FILE - French President Francois Hollande delivers a speech after a high-level security meeting at the Elysee Palace in Paris, June 26, 2015.

FILE - French President Francois Hollande delivers a speech after a high-level security meeting at the Elysee Palace in Paris, June 26, 2015.

French President Francois Hollande, who has long pledged only run for a second term in office if unemployment was falling, has upped the stakes by saying that fall would have to be sustained throughout the year before the May 2017 vote.

The comments to reporters late on Monday came hours after data showed French jobless claims rose to a new record in June, with 3.55 million registered as out of work, from 2.89 million the month before he was elected in May 2012.

At his annual dinner with the French presidential press association, Hollande said unemployment would have to fall from the start of 2016 onwards and growth would have to pick up well before the May 2017 election for him to stand.

"I hope the unemployment charts turn down by 2017, and well before that date so as to be credible," he said. "Unemployment would need to fall throughout 2016 to make a choice regarding a possible presidential campaign."

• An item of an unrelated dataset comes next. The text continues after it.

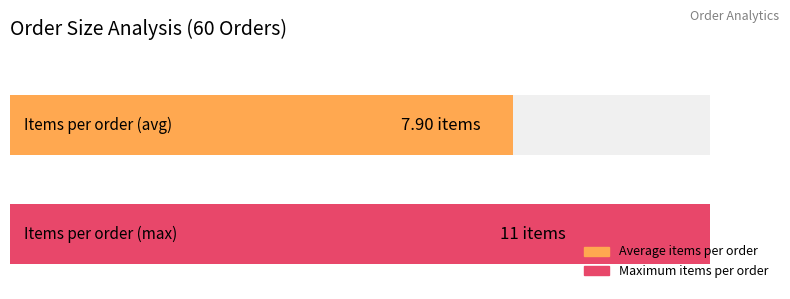

Which has a higher value, 9 or 4?

9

But in reference to uncertainties still hovering over the economy of the eurozone, whose leaders earlier this month narrowly averted an exit of near-bankrupt Greece, he added: "There are so many uncertainties that this is necessarily a bet, a risk, which I am taking on."

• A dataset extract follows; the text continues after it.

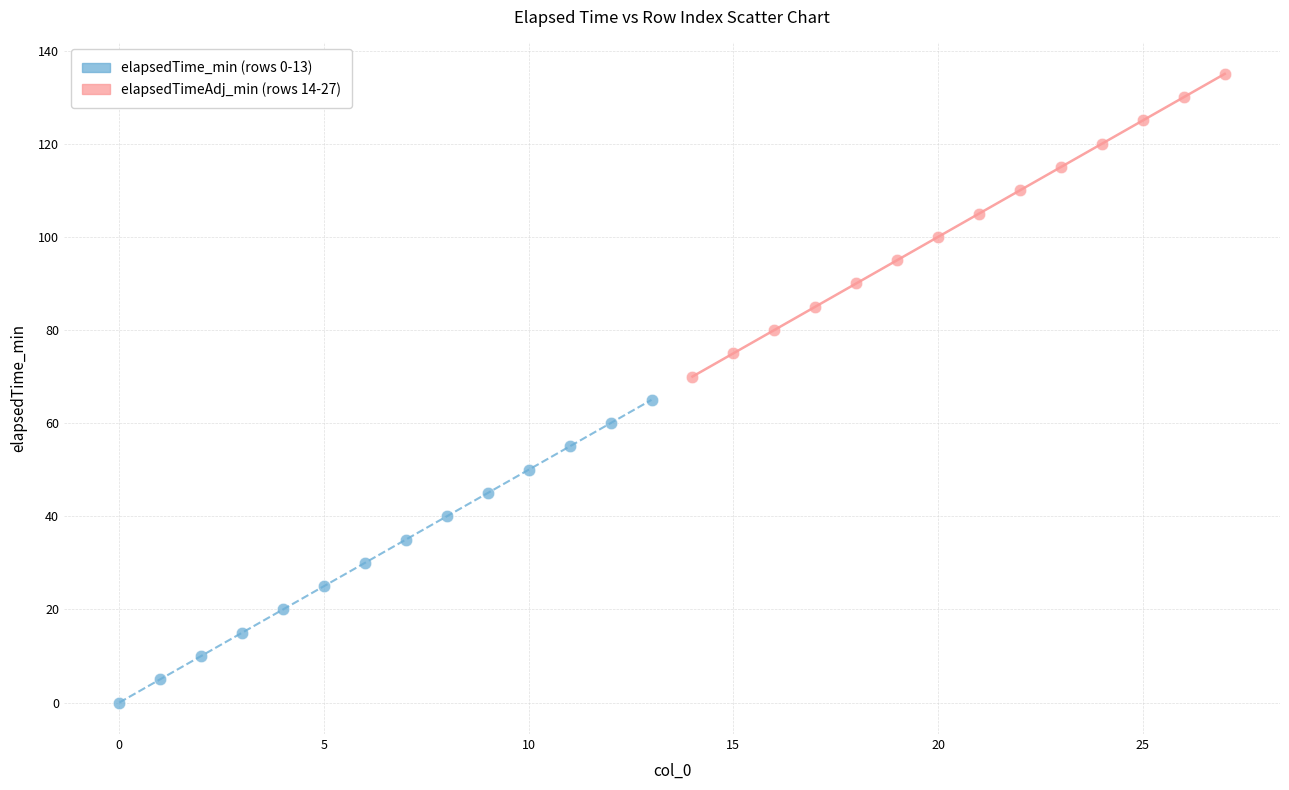

Which series reaches the maximum Y coordinate?

elapsedTimeAdj_min (rows 14-27)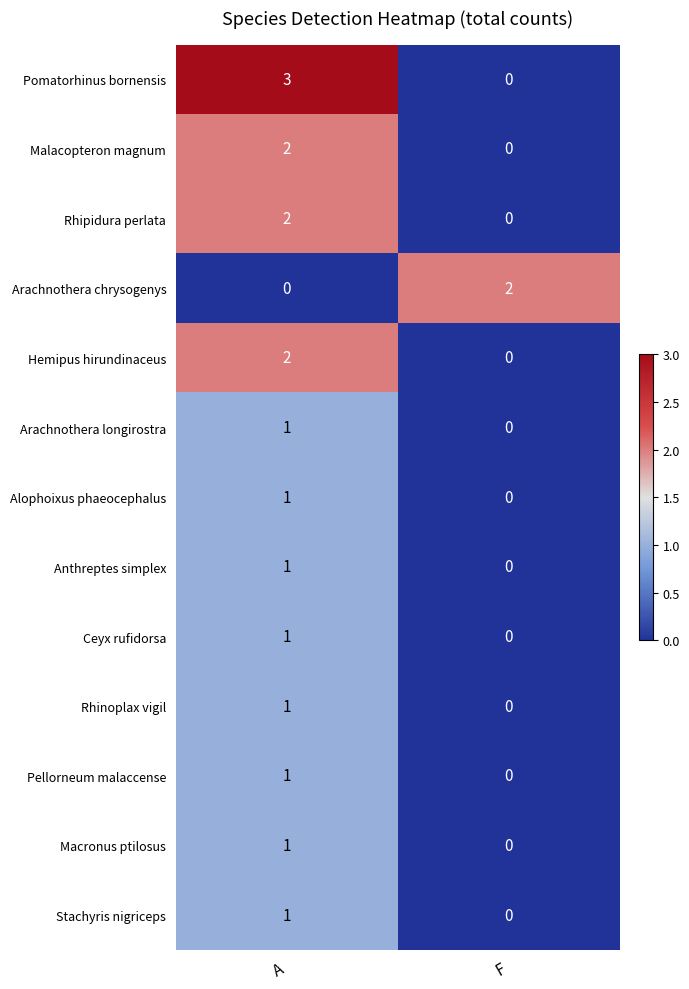

Is the value of Arachnothera longirostra at A greater than the value of Hemipus hirundinaceus at F?

Yes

The most unpopular president since the start of France's Fifth Republic in 1958, Hollande has ruled out a change of government policy to restore French companies' competitiveness, as demanded by the left wing of his Socialist Party.

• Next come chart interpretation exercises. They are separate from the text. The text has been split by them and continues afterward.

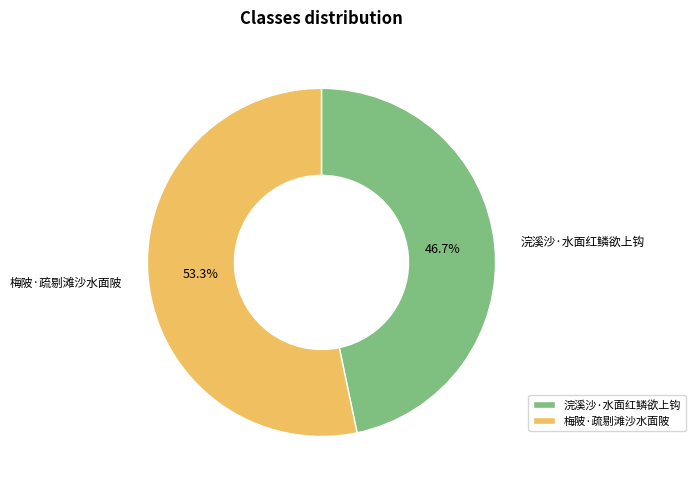

To the nearest percent, what portion does 浣溪沙·水面红鳞欲上钩 represent?

47%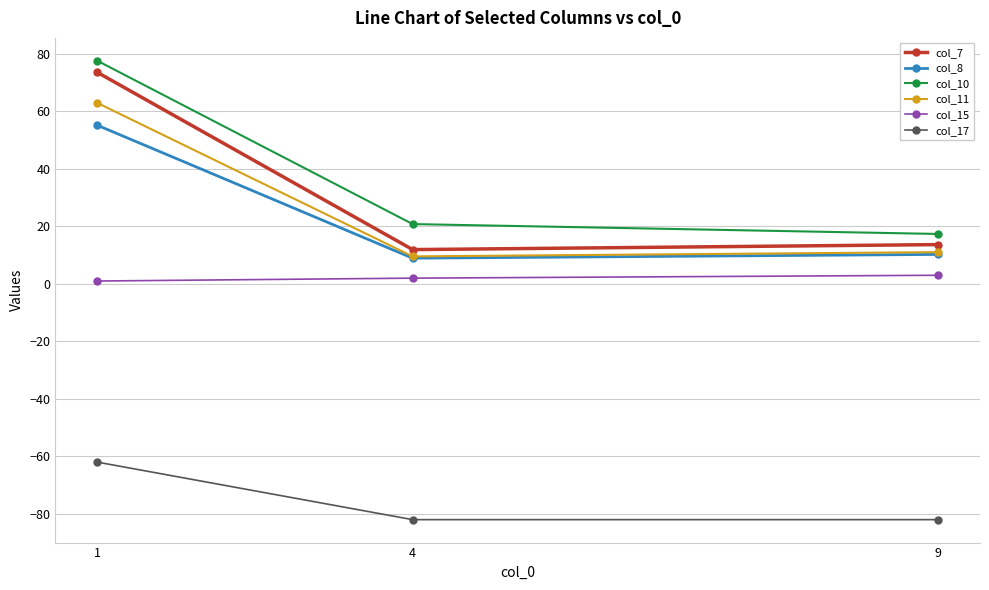

Reading left to right, transcribe all the data shown in this chart.

col_7: 73.6	11.9	13.7
col_8: 55.2	8.9	10.3
col_10: 77.6	20.8	17.4
col_11: 62.9	9.6	11.0
col_15: 1.0	2.0	3.0
col_17: -62.0	-82.0	-82.0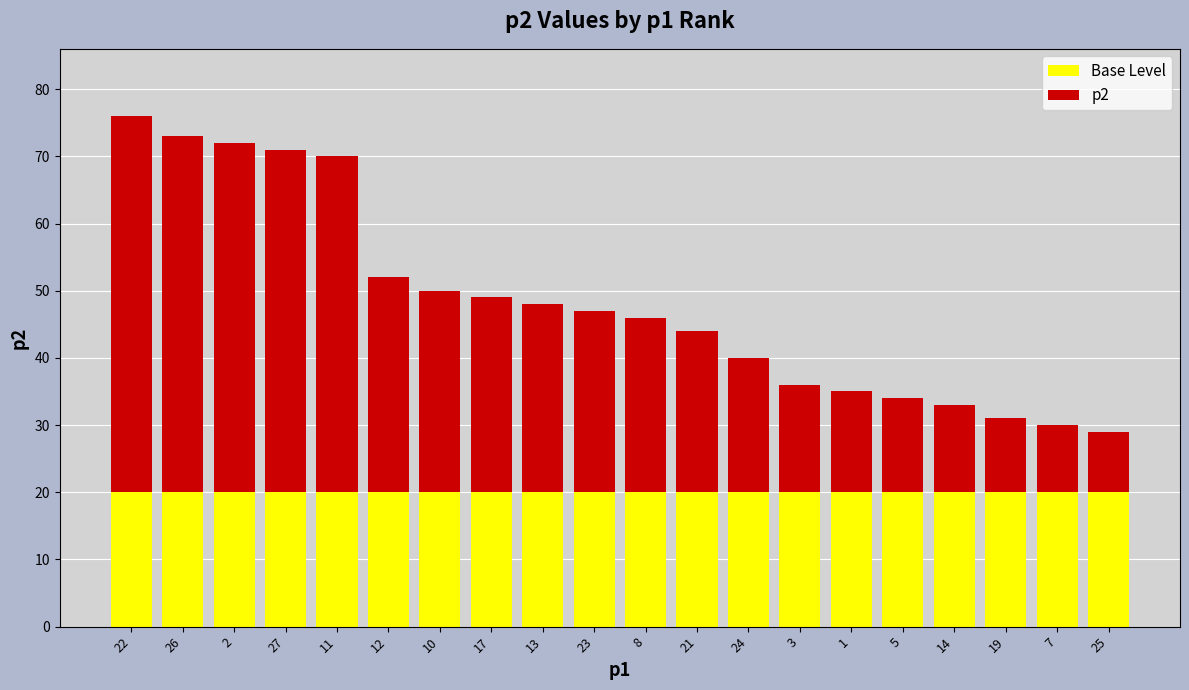

What is the total value across all series at 22?

76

The Socialist Party will choose its candidate next year and Hollande, as the incumbent president, would normally have first refusal of their ticket. Manuel Valls, his reformist prime minister, is seen by some as a possible future president but could struggle to win support from the traditional left.

In an outlook update published on June 18, the national statistics office INSEE said France's economy would expand fast enough in the second half of the year to halt the rise in unemployment, which stands at around 10 percent.

In the eurozone's top economy, Germany, by contrast, the unemployment total fell for the ninth month in a row in June, with the jobless rate holding steady at a record low of 6.4 percent.

Henri Guaino, a leading opposition conservative and former adviser to ex-president Nicolas Sarkozy - who is likely to stand himself in 2017 - criticized Hollande's comments.

"This is a gamble which is not worthy of a statesman," he told BFMTV.